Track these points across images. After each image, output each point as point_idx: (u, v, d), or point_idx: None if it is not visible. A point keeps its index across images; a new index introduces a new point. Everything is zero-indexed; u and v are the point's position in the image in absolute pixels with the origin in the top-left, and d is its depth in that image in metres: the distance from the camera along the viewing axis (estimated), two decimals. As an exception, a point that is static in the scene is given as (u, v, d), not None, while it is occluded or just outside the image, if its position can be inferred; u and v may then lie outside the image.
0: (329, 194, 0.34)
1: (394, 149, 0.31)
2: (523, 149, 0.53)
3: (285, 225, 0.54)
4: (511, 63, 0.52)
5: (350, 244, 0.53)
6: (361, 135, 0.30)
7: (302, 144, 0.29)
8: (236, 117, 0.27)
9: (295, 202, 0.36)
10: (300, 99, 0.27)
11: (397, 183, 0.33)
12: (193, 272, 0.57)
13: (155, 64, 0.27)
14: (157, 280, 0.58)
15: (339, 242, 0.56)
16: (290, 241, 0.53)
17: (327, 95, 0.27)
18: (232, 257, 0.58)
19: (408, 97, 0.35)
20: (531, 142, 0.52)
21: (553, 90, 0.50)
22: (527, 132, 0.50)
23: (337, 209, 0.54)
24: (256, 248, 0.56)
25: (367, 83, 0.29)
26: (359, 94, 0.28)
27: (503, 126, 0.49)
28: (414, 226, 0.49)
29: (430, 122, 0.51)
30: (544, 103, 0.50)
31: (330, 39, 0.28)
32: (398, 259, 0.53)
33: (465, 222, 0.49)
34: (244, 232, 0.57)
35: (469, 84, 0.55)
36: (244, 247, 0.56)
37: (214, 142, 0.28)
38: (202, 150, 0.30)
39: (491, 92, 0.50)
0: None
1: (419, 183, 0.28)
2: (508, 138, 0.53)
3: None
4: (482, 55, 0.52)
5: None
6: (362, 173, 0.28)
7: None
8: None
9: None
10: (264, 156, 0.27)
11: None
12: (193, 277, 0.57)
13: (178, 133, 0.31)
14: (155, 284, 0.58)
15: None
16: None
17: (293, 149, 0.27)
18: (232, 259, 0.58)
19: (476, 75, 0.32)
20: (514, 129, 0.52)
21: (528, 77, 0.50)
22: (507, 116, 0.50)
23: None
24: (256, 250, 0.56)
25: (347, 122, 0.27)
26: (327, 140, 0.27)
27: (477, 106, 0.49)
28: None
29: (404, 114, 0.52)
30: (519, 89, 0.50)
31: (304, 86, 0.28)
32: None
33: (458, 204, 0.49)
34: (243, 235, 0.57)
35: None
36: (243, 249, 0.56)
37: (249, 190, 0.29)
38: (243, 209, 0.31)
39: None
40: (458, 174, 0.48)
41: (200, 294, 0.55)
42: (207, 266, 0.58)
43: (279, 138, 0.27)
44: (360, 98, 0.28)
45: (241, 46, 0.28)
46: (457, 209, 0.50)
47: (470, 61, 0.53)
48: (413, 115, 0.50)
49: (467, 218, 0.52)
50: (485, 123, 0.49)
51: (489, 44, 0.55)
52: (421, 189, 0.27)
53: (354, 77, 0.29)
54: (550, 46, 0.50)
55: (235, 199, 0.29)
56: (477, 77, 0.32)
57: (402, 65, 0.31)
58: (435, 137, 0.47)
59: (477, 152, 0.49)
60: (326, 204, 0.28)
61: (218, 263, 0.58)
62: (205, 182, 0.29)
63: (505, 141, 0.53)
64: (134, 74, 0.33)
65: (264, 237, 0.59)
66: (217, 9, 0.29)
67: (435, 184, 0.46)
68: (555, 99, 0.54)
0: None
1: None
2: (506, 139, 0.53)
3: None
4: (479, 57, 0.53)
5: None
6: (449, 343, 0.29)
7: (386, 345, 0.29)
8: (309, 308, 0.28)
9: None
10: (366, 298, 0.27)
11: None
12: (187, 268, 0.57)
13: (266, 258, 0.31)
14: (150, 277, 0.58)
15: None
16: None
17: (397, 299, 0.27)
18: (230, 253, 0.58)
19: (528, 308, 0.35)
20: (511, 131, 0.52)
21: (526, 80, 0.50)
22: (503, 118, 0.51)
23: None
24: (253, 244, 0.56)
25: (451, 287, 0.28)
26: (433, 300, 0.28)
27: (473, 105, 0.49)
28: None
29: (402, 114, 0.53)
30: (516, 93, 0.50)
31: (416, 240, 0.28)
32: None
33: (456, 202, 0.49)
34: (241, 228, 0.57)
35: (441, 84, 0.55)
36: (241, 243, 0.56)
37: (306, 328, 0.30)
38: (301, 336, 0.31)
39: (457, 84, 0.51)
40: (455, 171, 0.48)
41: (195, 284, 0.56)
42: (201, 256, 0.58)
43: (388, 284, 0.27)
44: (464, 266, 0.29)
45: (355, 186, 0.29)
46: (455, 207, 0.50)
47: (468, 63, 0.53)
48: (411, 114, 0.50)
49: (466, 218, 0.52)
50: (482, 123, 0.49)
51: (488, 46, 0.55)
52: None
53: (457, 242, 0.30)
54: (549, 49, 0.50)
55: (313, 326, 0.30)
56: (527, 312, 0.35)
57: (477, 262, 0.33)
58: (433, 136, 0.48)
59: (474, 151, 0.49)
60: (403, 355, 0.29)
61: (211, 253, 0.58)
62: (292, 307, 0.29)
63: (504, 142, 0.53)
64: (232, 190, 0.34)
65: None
• • • • •
▸ Assignment
Write out all the records above again, exactly as they stand.

▸ Output
Track these points across images. After each image, output each point as point_idx: (u, v, d), or point_idx: None if it is not visible. A point keeps its index across images; a new index introduces a new point. Everything is zero-indexed; u and v are the point's position in the image in absolute pixels with the origin in the top-left, and d is its depth in that image in metres: the distance from the camera along the viewing axis (estimated), two decimals. As an exception, a point that is static in the scene is given as (u, v, d), not None, while it is occluded or just outside the image, if its position can be inferred; u and v may then lie outside the image.
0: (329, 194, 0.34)
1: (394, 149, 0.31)
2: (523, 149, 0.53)
3: (285, 225, 0.54)
4: (511, 63, 0.52)
5: (350, 244, 0.53)
6: (361, 135, 0.30)
7: (302, 144, 0.29)
8: (236, 117, 0.27)
9: (295, 202, 0.36)
10: (300, 99, 0.27)
11: (397, 183, 0.33)
12: (193, 272, 0.57)
13: (155, 64, 0.27)
14: (157, 280, 0.58)
15: (339, 242, 0.56)
16: (290, 241, 0.53)
17: (327, 95, 0.27)
18: (232, 257, 0.58)
19: (408, 97, 0.35)
20: (531, 142, 0.52)
21: (553, 90, 0.50)
22: (527, 132, 0.50)
23: (337, 209, 0.54)
24: (256, 248, 0.56)
25: (367, 83, 0.29)
26: (359, 94, 0.28)
27: (503, 126, 0.49)
28: (414, 226, 0.49)
29: (430, 122, 0.51)
30: (544, 103, 0.50)
31: (330, 39, 0.28)
32: (398, 259, 0.53)
33: (465, 222, 0.49)
34: (244, 232, 0.57)
35: (469, 84, 0.55)
36: (244, 247, 0.56)
37: (214, 142, 0.28)
38: (202, 150, 0.30)
39: (491, 92, 0.50)
0: None
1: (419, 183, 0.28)
2: (508, 138, 0.53)
3: None
4: (482, 55, 0.52)
5: None
6: (362, 173, 0.28)
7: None
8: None
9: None
10: (264, 156, 0.27)
11: None
12: (193, 277, 0.57)
13: (178, 133, 0.31)
14: (155, 284, 0.58)
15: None
16: None
17: (293, 149, 0.27)
18: (232, 259, 0.58)
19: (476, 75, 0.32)
20: (514, 129, 0.52)
21: (528, 77, 0.50)
22: (507, 116, 0.50)
23: None
24: (256, 250, 0.56)
25: (347, 122, 0.27)
26: (327, 140, 0.27)
27: (477, 106, 0.49)
28: None
29: (404, 114, 0.52)
30: (519, 89, 0.50)
31: (304, 86, 0.28)
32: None
33: (458, 204, 0.49)
34: (243, 235, 0.57)
35: None
36: (243, 249, 0.56)
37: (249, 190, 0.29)
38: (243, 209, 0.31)
39: None
40: (458, 174, 0.48)
41: (200, 294, 0.55)
42: (207, 266, 0.58)
43: (279, 138, 0.27)
44: (360, 98, 0.28)
45: (241, 46, 0.28)
46: (457, 209, 0.50)
47: (470, 61, 0.53)
48: (413, 115, 0.50)
49: (467, 218, 0.52)
50: (485, 123, 0.49)
51: (489, 44, 0.55)
52: (421, 189, 0.27)
53: (354, 77, 0.29)
54: (550, 46, 0.50)
55: (235, 199, 0.29)
56: (477, 77, 0.32)
57: (402, 65, 0.31)
58: (435, 137, 0.47)
59: (477, 152, 0.49)
60: (326, 204, 0.28)
61: (218, 263, 0.58)
62: (205, 182, 0.29)
63: (505, 141, 0.53)
64: (134, 74, 0.33)
65: (264, 237, 0.59)
66: (217, 9, 0.29)
67: (435, 184, 0.46)
68: (555, 99, 0.54)
0: None
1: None
2: (506, 139, 0.53)
3: None
4: (479, 57, 0.53)
5: None
6: (449, 343, 0.29)
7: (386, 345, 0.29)
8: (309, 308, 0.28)
9: None
10: (366, 298, 0.27)
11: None
12: (187, 268, 0.57)
13: (266, 258, 0.31)
14: (150, 277, 0.58)
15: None
16: None
17: (397, 299, 0.27)
18: (230, 253, 0.58)
19: (528, 308, 0.35)
20: (511, 131, 0.52)
21: (526, 80, 0.50)
22: (503, 118, 0.51)
23: None
24: (253, 244, 0.56)
25: (451, 287, 0.28)
26: (433, 300, 0.28)
27: (473, 105, 0.49)
28: None
29: (402, 114, 0.53)
30: (516, 93, 0.50)
31: (416, 240, 0.28)
32: None
33: (456, 202, 0.49)
34: (241, 228, 0.57)
35: (441, 84, 0.55)
36: (241, 243, 0.56)
37: (306, 328, 0.30)
38: (301, 336, 0.31)
39: (457, 84, 0.51)
40: (455, 171, 0.48)
41: (195, 284, 0.56)
42: (201, 256, 0.58)
43: (388, 284, 0.27)
44: (464, 266, 0.29)
45: (355, 186, 0.29)
46: (455, 207, 0.50)
47: (468, 63, 0.53)
48: (411, 114, 0.50)
49: (466, 218, 0.52)
50: (482, 123, 0.49)
51: (488, 46, 0.55)
52: None
53: (457, 242, 0.30)
54: (549, 49, 0.50)
55: (313, 326, 0.30)
56: (527, 312, 0.35)
57: (477, 262, 0.33)
58: (433, 136, 0.48)
59: (474, 151, 0.49)
60: (403, 355, 0.29)
61: (211, 253, 0.58)
62: (292, 307, 0.29)
63: (504, 142, 0.53)
64: (232, 190, 0.34)
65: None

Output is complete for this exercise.